Lesetext:
---+---
Aber was verstehen denn Männer schon?
"He Obelix, was schreibst du immer von deinem Menschen-Zoo? Wo doch deine anderen zoologischen Geschichten viel spannender sind. Zum Beispiel die über die Hühner - vor allem mit dem Hinweis auf deine tolle Suppe..."
Also gut, schließlich ist das Ego eines Bloggers schon auch irgendwie von Zugriffszahlen abhängig. Hier also die neuste tierische Geschichte aus unserem alten Gemäuer:
Die Verbreitung von Angst erzeugenden Geschichten greift gerne unter den Burg-Frauen und -Fräulein um sich. Und zwar mindesten so rasant, wie die sich angeblich epidemisch in Italien (und nur in Italien?) ausbreitende Tigermücke.
Es begab sich, dass die Zweitbeste eines späten Morgens mit zur Sonne gewandtem Rücken erwachte und aussah wie eine Krater-Landschaft beziehungsweise eine Götterspeise mit Vanille-Sauce. Sie hat wegen ihres reichlich vorhandenen süßen Blutes schon manchen Spott ihres diabetischen Mannes ertragen müssen, der deswegen erstaunlich oft - neben ihr liegend - verschont wurde. Wir hatten ja leider kein Internet, um die sich ausbreitendes Furcht noch zu beschleunigen. Aber zum Glück gibt es ja Telefon: Die berühmte, dauernd betroffene Tante B. aber auch die schönste aller meiner Töchter sind hervorragende Rezipienten für Geschichten des täglichen Ungemachs. Vor allem Töchterchen heizte die Angst vor dem drohenden Dengue-Fieber auf der Burg noch an - wo wir doch direkt neben dem Brunnen hausen und die Zweitbeste ja auch täglich für gute Brutplätze durch ihr exzessives Gießen der Piazza-Blumen sorgt.
---+---
(Quelldaten)
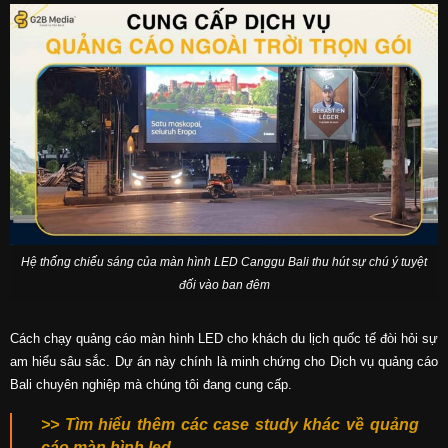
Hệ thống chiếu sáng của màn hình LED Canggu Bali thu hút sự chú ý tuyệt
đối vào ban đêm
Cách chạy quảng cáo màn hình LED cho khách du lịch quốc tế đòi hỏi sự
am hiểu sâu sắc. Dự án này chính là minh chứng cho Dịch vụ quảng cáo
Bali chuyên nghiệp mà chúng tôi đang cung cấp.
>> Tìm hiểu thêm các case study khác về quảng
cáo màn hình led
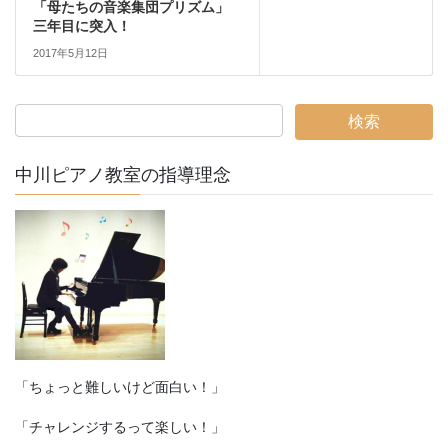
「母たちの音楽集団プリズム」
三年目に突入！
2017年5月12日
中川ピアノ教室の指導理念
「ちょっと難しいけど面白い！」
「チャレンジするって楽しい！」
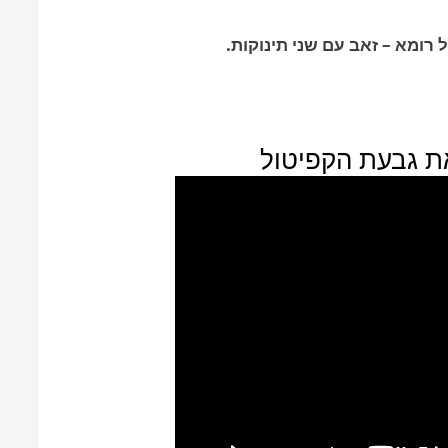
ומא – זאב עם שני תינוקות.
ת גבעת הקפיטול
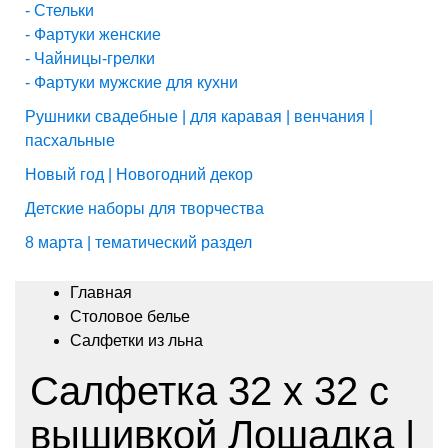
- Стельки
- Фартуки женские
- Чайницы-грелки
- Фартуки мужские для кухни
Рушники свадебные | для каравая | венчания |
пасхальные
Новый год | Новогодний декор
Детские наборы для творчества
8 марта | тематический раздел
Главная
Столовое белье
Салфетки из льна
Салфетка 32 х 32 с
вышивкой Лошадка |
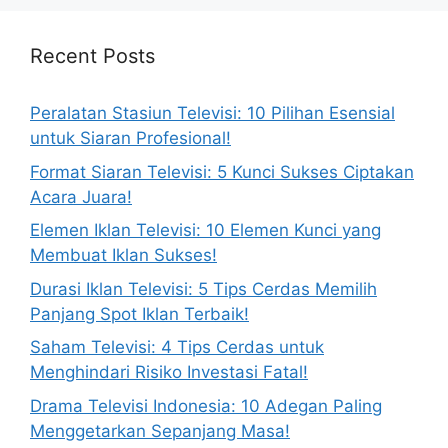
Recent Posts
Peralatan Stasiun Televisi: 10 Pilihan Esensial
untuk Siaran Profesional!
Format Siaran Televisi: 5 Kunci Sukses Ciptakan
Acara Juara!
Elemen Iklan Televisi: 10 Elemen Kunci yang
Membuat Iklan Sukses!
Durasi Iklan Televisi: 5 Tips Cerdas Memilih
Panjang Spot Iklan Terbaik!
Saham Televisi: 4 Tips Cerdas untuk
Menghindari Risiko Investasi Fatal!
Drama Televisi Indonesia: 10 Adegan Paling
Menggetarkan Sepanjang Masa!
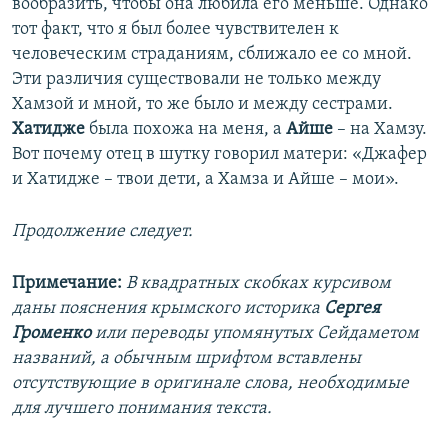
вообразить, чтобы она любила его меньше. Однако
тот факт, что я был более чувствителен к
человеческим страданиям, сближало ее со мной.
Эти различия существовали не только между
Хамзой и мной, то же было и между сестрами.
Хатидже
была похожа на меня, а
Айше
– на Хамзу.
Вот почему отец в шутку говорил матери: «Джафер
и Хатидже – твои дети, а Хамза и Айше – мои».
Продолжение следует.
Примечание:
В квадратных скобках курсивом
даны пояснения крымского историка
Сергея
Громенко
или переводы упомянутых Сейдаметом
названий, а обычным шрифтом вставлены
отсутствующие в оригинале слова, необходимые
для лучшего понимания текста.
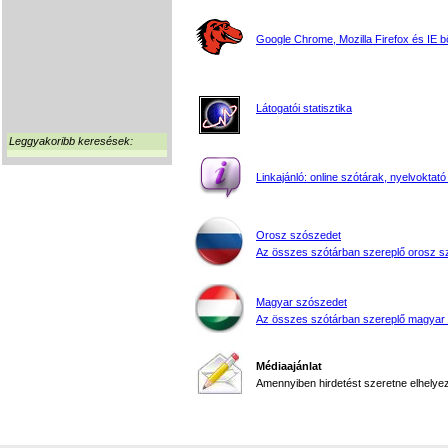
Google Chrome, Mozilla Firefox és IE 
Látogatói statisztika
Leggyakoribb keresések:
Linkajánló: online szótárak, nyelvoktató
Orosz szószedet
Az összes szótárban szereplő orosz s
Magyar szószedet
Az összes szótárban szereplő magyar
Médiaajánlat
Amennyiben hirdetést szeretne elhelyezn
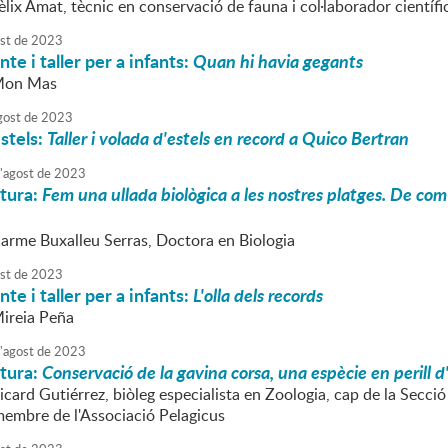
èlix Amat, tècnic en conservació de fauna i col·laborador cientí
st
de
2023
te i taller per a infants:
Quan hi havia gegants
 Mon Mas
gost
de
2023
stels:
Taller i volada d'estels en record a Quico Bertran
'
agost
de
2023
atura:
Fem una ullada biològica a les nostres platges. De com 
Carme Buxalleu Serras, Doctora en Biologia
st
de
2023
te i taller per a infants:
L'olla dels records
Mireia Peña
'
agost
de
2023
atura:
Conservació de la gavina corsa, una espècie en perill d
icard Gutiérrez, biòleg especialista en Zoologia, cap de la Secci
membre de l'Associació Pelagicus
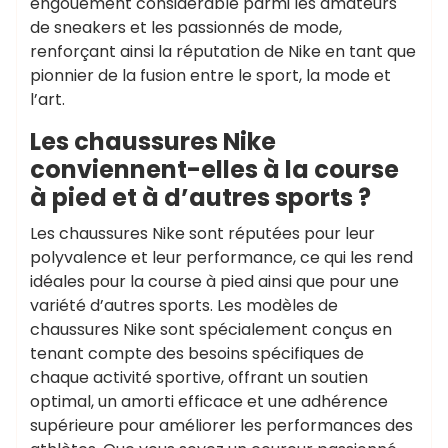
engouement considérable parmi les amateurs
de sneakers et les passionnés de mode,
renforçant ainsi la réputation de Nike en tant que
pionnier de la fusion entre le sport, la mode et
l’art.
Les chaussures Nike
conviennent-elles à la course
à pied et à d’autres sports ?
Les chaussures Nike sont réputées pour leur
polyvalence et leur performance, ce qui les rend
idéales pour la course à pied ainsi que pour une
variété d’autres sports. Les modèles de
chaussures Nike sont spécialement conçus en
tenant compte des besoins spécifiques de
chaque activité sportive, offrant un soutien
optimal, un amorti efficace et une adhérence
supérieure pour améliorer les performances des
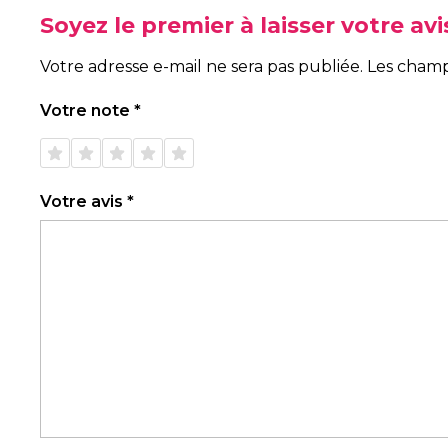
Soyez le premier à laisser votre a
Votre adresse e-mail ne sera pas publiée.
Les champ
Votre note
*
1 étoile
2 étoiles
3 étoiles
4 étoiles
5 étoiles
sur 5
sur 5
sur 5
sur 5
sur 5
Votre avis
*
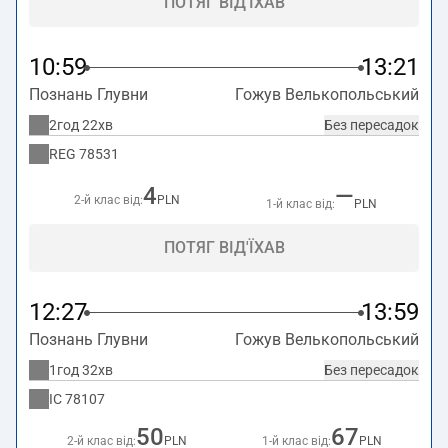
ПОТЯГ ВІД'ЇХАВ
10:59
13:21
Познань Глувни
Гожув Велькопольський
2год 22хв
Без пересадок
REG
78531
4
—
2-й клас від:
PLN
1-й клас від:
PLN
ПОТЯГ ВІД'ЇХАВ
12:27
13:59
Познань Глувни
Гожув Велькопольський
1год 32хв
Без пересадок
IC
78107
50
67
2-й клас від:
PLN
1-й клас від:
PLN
---+---
Schriftliche Aufgabe:
Schreib den Lesetext über die Tigermücke auf der Burg vollständig und Wort für Wort ab.

Antwort:
Aber was verstehen denn Männer schon?
"He Obelix, was schreibst du immer von deinem Menschen-Zoo? Wo doch deine anderen zoologischen Geschichten viel spannender sind. Zum Beispiel die über die Hühner - vor allem mit dem Hinweis auf deine tolle Suppe..."
Also gut, schließlich ist das Ego eines Bloggers schon auch irgendwie von Zugriffszahlen abhängig. Hier also die neuste tierische Geschichte aus unserem alten Gemäuer:
Die Verbreitung von Angst erzeugenden Geschichten greift gerne unter den Burg-Frauen und -Fräulein um sich. Und zwar mindesten so rasant, wie die sich angeblich epidemisch in Italien (und nur in Italien?) ausbreitende Tigermücke.
Es begab sich, dass die Zweitbeste eines späten Morgens mit zur Sonne gewandtem Rücken erwachte und aussah wie eine Krater-Landschaft beziehungsweise eine Götterspeise mit Vanille-Sauce. Sie hat wegen ihres reichlich vorhandenen süßen Blutes schon manchen Spott ihres diabetischen Mannes ertragen müssen, der deswegen erstaunlich oft - neben ihr liegend - verschont wurde. Wir hatten ja leider kein Internet, um die sich ausbreitendes Furcht noch zu beschleunigen. Aber zum Glück gibt es ja Telefon: Die berühmte, dauernd betroffene Tante B. aber auch die schönste aller meiner Töchter sind hervorragende Rezipienten für Geschichten des täglichen Ungemachs. Vor allem Töchterchen heizte die Angst vor dem drohenden Dengue-Fieber auf der Burg noch an - wo wir doch direkt neben dem Brunnen hausen und die Zweitbeste ja auch täglich für gute Brutplätze durch ihr exzessives Gießen der Piazza-Blumen sorgt.